Envoyé par
Emmanuel Deloget
Il faut être honnête : nous faisons un travail de fainéant. Le fond même de notre travail est d'autoriser le monde à être encore plus fainéant. Nous y arrivons en simplifiant les manipulations qu'un tiers dois faire en lui fournissant un logiciel adapté à ses besoins. C'est la même chose pour nous : nous cherchons sans arrêt à limiter notre charge de travail avec des artifices techniques (scripts de génération) ou liés au processus (gestion de configuration, tests automatisés, ...). Nous cherchons avant tout à faire ce que nous considérons comme le minimum vital pour obtenir le résultat recherché.
Ces deux idées me paraissent douteuses...
D'abord, sur l'informatique...
Dans la plupart des cas, l'informatique ne permet pas aux gens d'être fainéants, mais chômeurs. Quand on informatise la compta ou la gestion, on ne rend pas les comptables plus paresseux ou moins occupés, mais moins nombreux... Quand on permet (via la bureautique) à chacun de taper son courier ou d'envoyer ses lettres, on déplace le travail d'une profession dédiée (les secrétaires) vers une autre (l'employé lambda), et en fin de compte, il y a un peu moins de monde dans l'entreprise.
Ensuite, l'informatique permet souvent de faire des choses qu'on ne faisait pas avant (tout ce qui tourne autour de la CAO, ou des calculs d'éléments finis, par exemple, ou les jeux vidéos, ou les diverses "activités" facebook). Dans ces cas, l'informatique crée plus de "travail".

▸ Consigne
Recopiez mot pour mot l'intégralité du message sur l'informatique et la paresse.

▸ Jeu de données
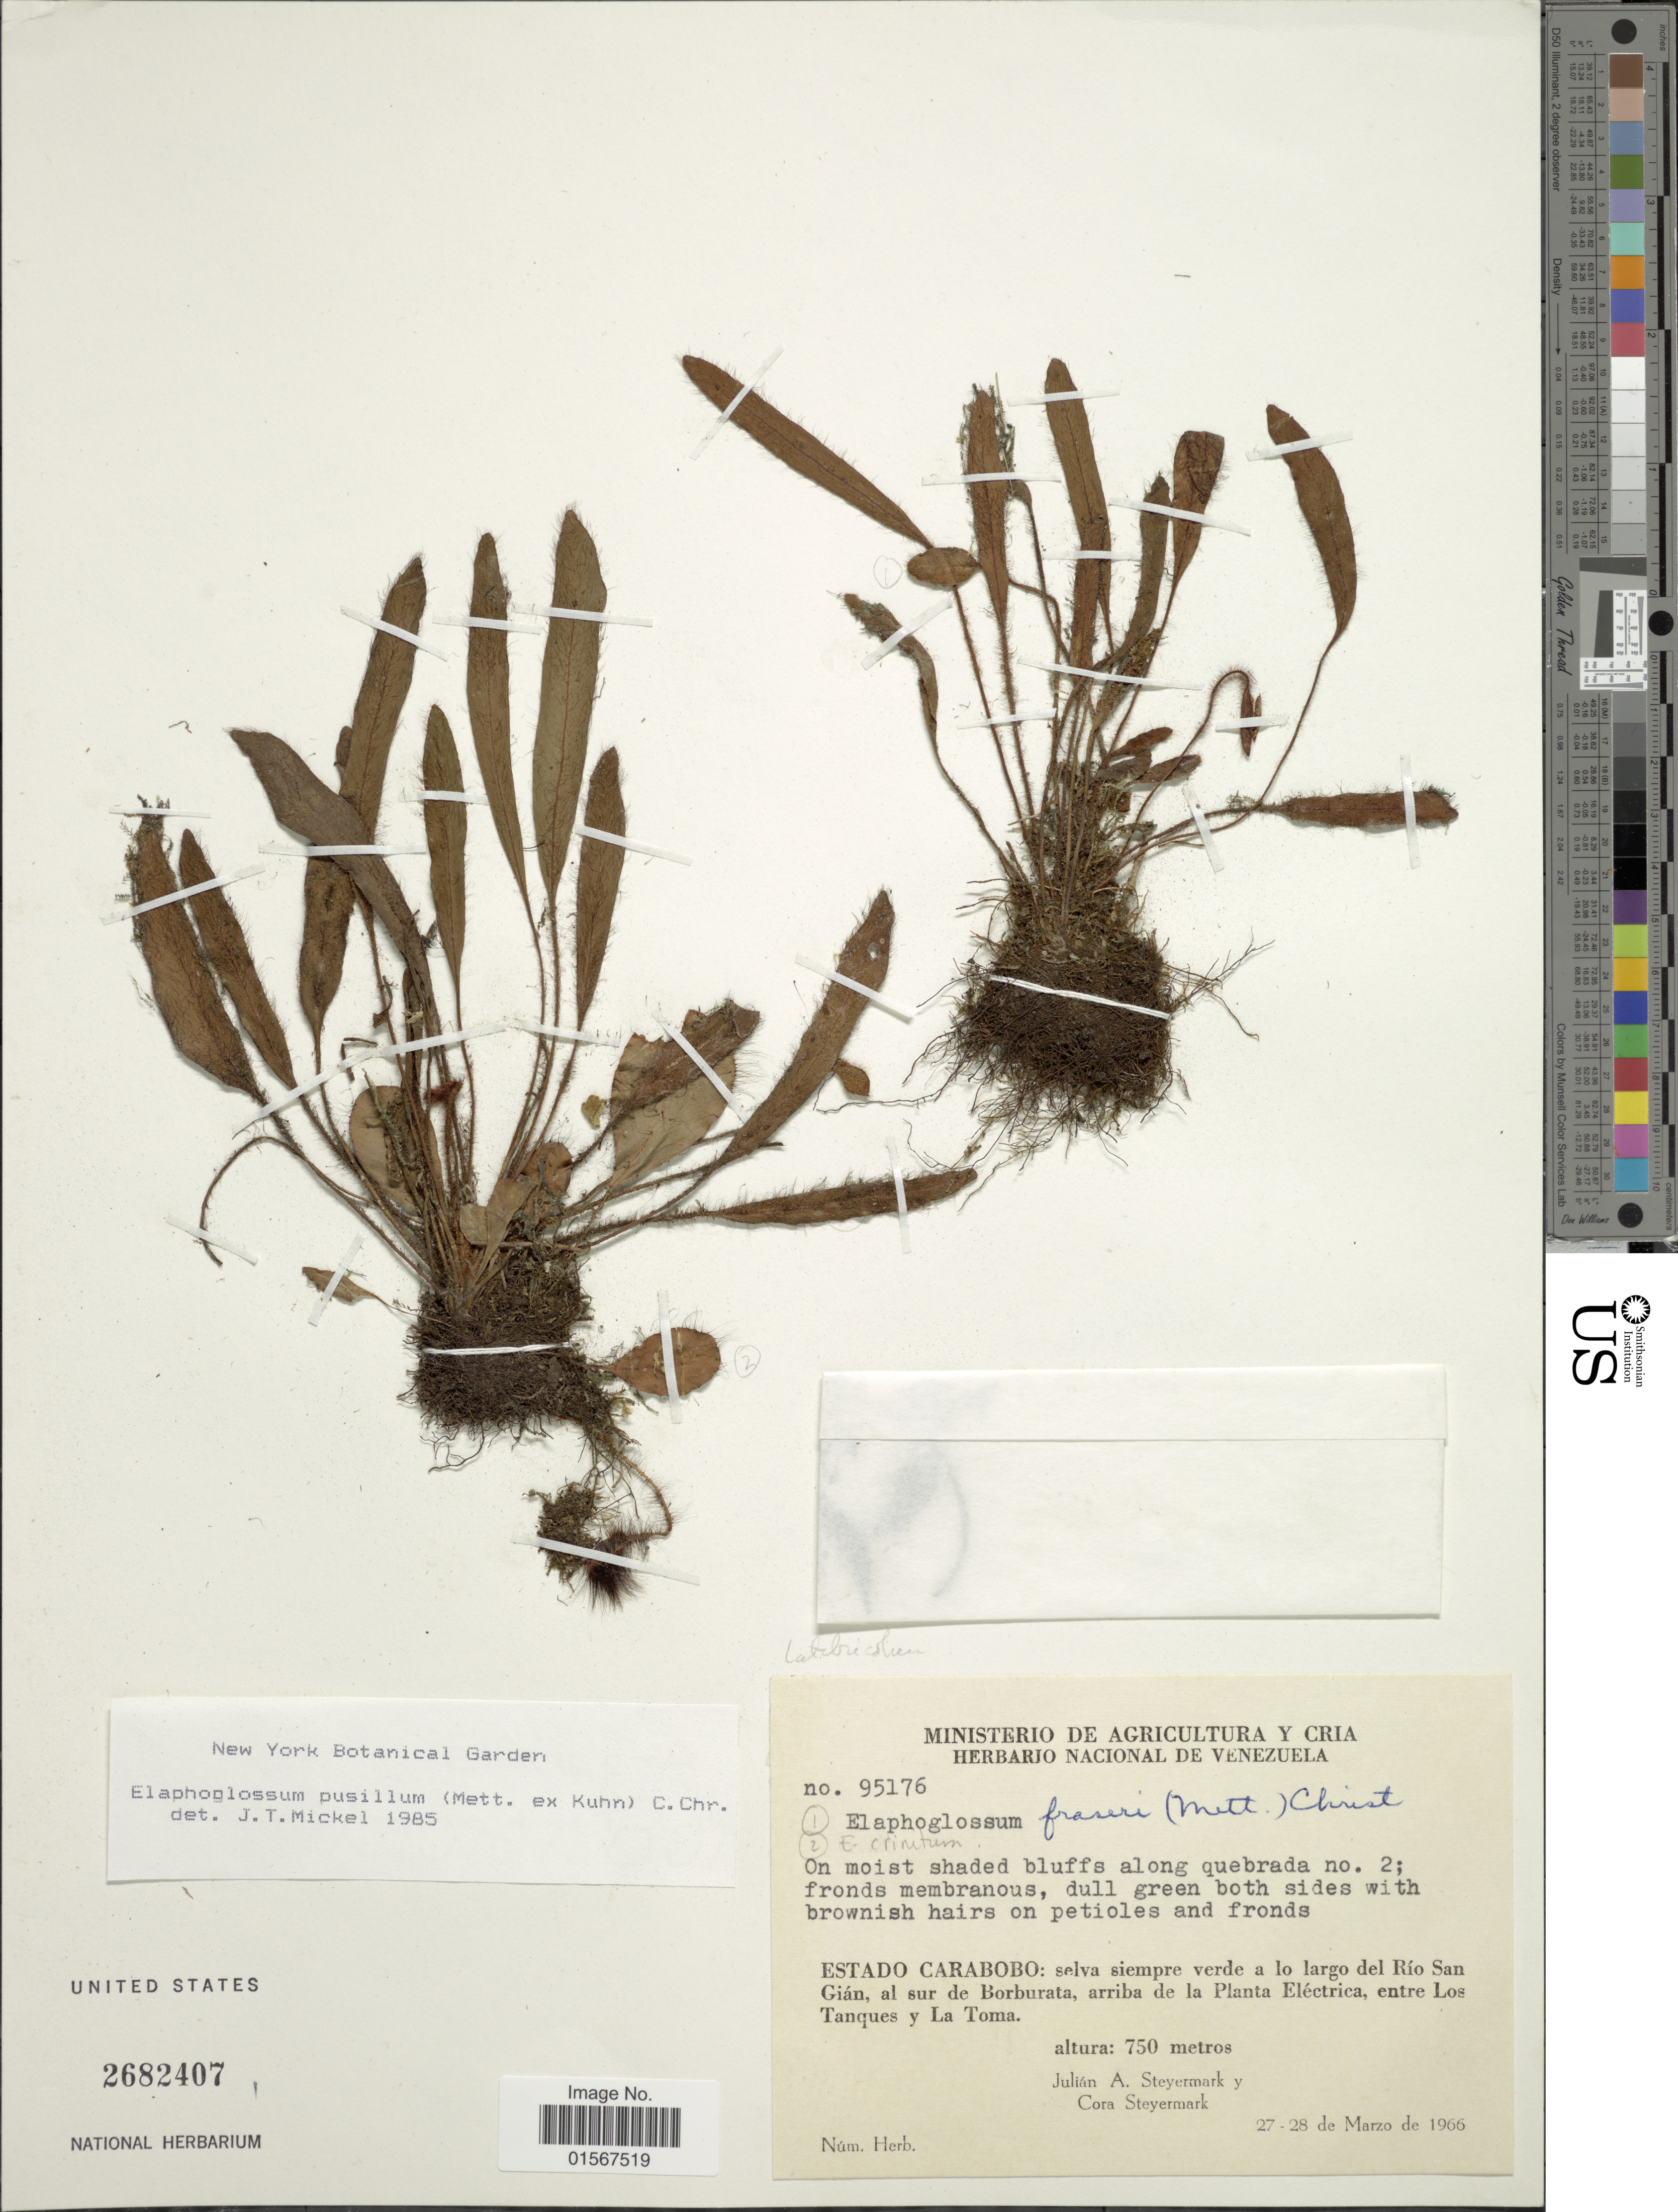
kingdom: Plantae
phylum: Tracheophyta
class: Polypodiopsida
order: Polypodiales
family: Dryopteridaceae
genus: Elaphoglossum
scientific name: Elaphoglossum pusillum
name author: (Mett. ex Kuhn) C. Chr.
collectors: J. Steyermark & C. Steyermark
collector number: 95176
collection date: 1966-03-27/1966-03-28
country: Venezuela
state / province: Carabobo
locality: Venezuela, Estado Carabobo: selva siempre verde a lo largo del Río San Gián, al sur de Borburata, arriba de la Planta Eléctrica, entre Los Tanques y La Toma.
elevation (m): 750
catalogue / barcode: US 2682407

▸ Réponse attendue
Envoyé par
Emmanuel Deloget
Il faut être honnête : nous faisons un travail de fainéant. Le fond même de notre travail est d'autoriser le monde à être encore plus fainéant. Nous y arrivons en simplifiant les manipulations qu'un tiers dois faire en lui fournissant un logiciel adapté à ses besoins. C'est la même chose pour nous : nous cherchons sans arrêt à limiter notre charge de travail avec des artifices techniques (scripts de génération) ou liés au processus (gestion de configuration, tests automatisés, ...). Nous cherchons avant tout à faire ce que nous considérons comme le minimum vital pour obtenir le résultat recherché.
Ces deux idées me paraissent douteuses...
D'abord, sur l'informatique...
Dans la plupart des cas, l'informatique ne permet pas aux gens d'être fainéants, mais chômeurs. Quand on informatise la compta ou la gestion, on ne rend pas les comptables plus paresseux ou moins occupés, mais moins nombreux... Quand on permet (via la bureautique) à chacun de taper son courier ou d'envoyer ses lettres, on déplace le travail d'une profession dédiée (les secrétaires) vers une autre (l'employé lambda), et en fin de compte, il y a un peu moins de monde dans l'entreprise.
Ensuite, l'informatique permet souvent de faire des choses qu'on ne faisait pas avant (tout ce qui tourne autour de la CAO, ou des calculs d'éléments finis, par exemple, ou les jeux vidéos, ou les diverses "activités" facebook). Dans ces cas, l'informatique crée plus de "travail".